Families Like Ours, a Crítica | Profecias ambientalistas de Thomas Vinterberg
Em “Families Like Ours”, o realizador Thomas Vinterberg apresenta-nos uma emocionante distopia sobre o futuro da Dinamarca, que pode ser transposta para as zonas mais baixas e não apenas a mais pobres do Planeta.
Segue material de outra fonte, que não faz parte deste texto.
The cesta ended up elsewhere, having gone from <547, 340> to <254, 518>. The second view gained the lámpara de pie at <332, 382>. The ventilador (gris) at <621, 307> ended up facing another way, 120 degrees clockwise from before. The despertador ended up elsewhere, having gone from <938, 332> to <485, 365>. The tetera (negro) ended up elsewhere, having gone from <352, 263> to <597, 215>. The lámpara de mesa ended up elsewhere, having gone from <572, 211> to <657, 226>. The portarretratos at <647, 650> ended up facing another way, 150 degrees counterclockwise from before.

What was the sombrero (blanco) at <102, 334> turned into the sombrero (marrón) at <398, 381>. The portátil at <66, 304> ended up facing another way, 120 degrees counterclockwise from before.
A minissérie de 7 episódios estreia no dia 19 de novembro, às 22h10, no TVCine Edition, mas foi vista em grande ecrã, primeiro no Festival de Veneza e agora em duas sessões do LEFFEST’24.
Depois dos seus compatriotas Per Fly, Nicolas Winding Refn e Lars von Trier, também o aclamado realizador dinamarquês Thomas Vinterberg, vencedor do Óscar de Melhor Filme Internacional, em 2021 com “Drunk—Mais Uma Rodada”, estreia-se agora no mundo das séries de televisão e do streaming com esta magnífica “Families Like Ours”. A série sombriamente profética, conta uma emocionante história que mistura drama familiar com ficção científica, pois passa-se num futuro próximo e num cenário devastador, onde a Dinamarca — antes o mesmo já teria acontecido com os Países Baixos — um dos países com maior índice de felicidade, vê-se à beira do colapso, com a população a ter que enfrentar uma evacuação em massa, do seu território, devido à rápida, embora controlada, subida do nível das águas do mar.
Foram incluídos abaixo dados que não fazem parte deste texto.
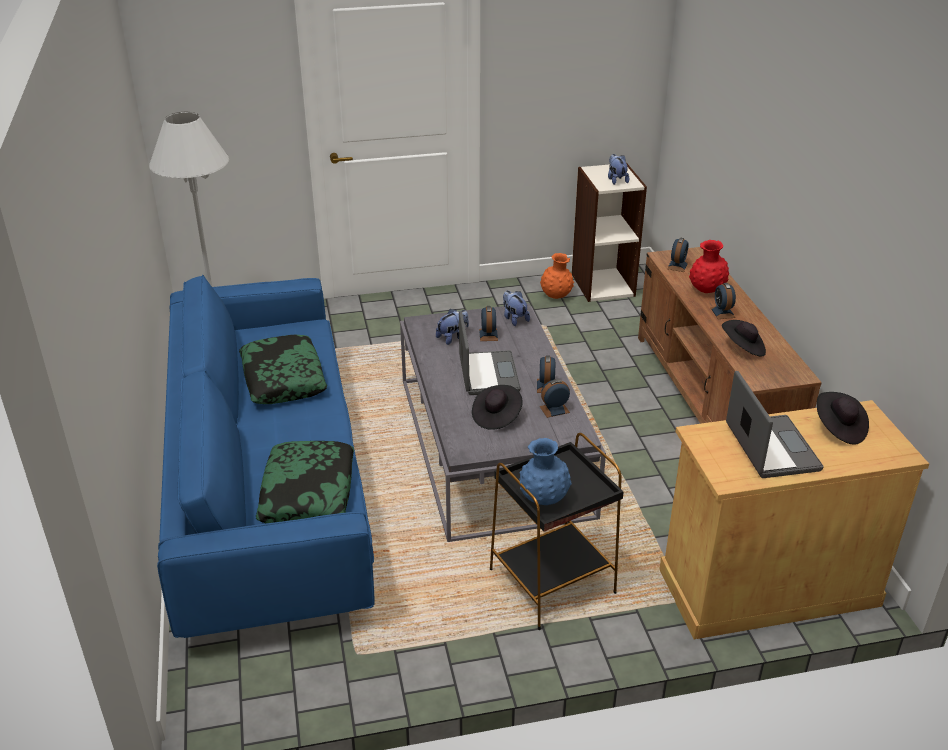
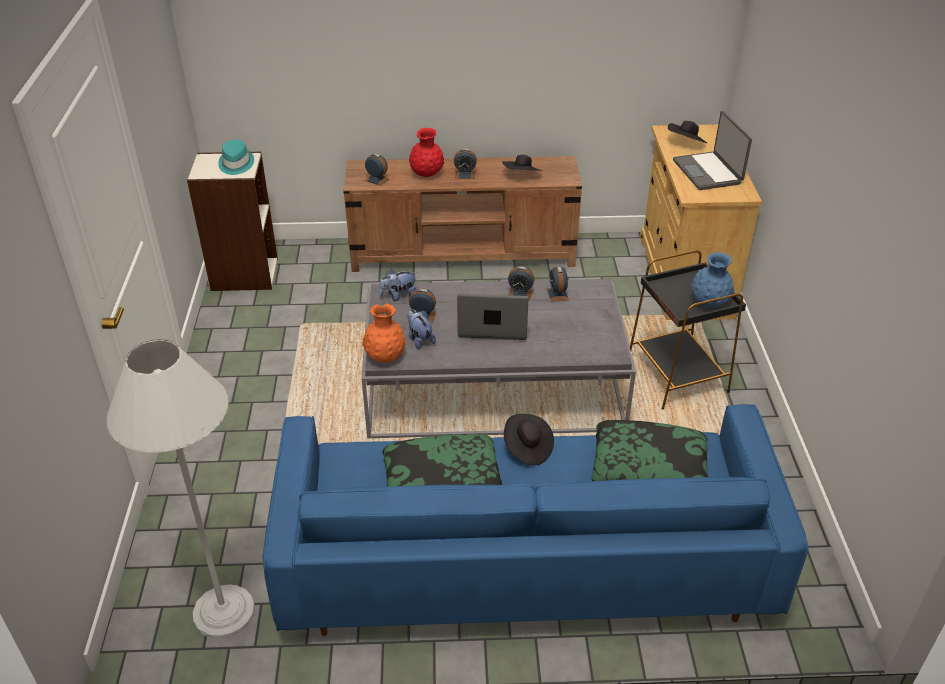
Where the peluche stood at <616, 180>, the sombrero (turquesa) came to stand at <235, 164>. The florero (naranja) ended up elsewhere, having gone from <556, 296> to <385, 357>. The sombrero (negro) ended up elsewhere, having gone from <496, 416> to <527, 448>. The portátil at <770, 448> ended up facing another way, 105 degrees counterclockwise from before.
Um alerta para as tragédias ambientais
A natureza parece estar zangada e as recentes tragédias, como as cheias na região de Valência por exemplo, têm mostrado a cada vez maior possibilidade de se virem a acentuar catástrofes ambientais, com graves consequências para a Humanidade, seja nos países ricos ou nas comunidades mais pobres. Por isso, “Families Like Ours” além de um grande sentido de oportunidade na sua estreia, aborda um tema que à partida seria demasiado grande para os limites do drama televisivo, no entanto é uma obra que desafia as convenções das narrativas familiares tradicionais ao inserir elementos distópicos e apocalípticos. As famílias do título são um um pequeno agregado de dinamarqueses confortáveis, que nunca esperavam que lhes faltasse alguma coisa, muito menos um país. Porém, vamos assistir à evacuação total de um dos países mais ricos do mundo, povoado por cerca de quase 6 milhões de pessoas, com um elevado nível de qualidade de vida e na sua maioria altamente qualificadas, que se vão transformar em imigrantes apátridas, simplesmente porque o seu território vai desaparecer do mapa, sob as águas do mar; e irremediavelmente transformar-se num imenso parque eólico marítimo. Vinterberg leva-nos através de uma jornada emocional e visual onde, à medida que o nível das águas sobe, famílias e amigos vêm-se obrigados a tomar decisões bastante dolorosas e a dizerem adeus a todos os seus haveres, valores e identidade. Ao mesmo tempo, que as opções de realocação em outros países, variam conforme as possibilidades financeiras de cada família, criando uma divisão social entre os que podem pagar para viver em segurança e os que dependem apenas do auxílio do Estado, para encontrarem um novo lar em destinos incertos.
A água como tema seminal
A água desempenha um papel seminal nesta saga de sete episódios realizada por Thomas Vinterberg, muito antes dos trágicos acontecimentos que temos vivido na realidade nos últimos tempos. Porém aqui em “Families Like Ours” sofisticados sistemas de represas e drenagem mantêm as inundações temporariamente sob controle enquanto um programa de evacuação/realocação financiado pelo governo dinamarquês é colocado em ação. Enquanto isso, numa escalada crítica, as fronteiras vizinhas e próximas da Alemanha, França, Reino Unido e restantes países nórdicos vão sendo fechadas, como anunciam os noticiários de urgência, para ‘refugiados, imigrantes e famílias como a nossa’, expresso igualmente pelo diretor da escola de Laura (Amaryllis August), uma jovem de 19 anos da classe média alta dinamarquesa, filha de pais separados, que vai ter de escolher ficar com um ou com o outro.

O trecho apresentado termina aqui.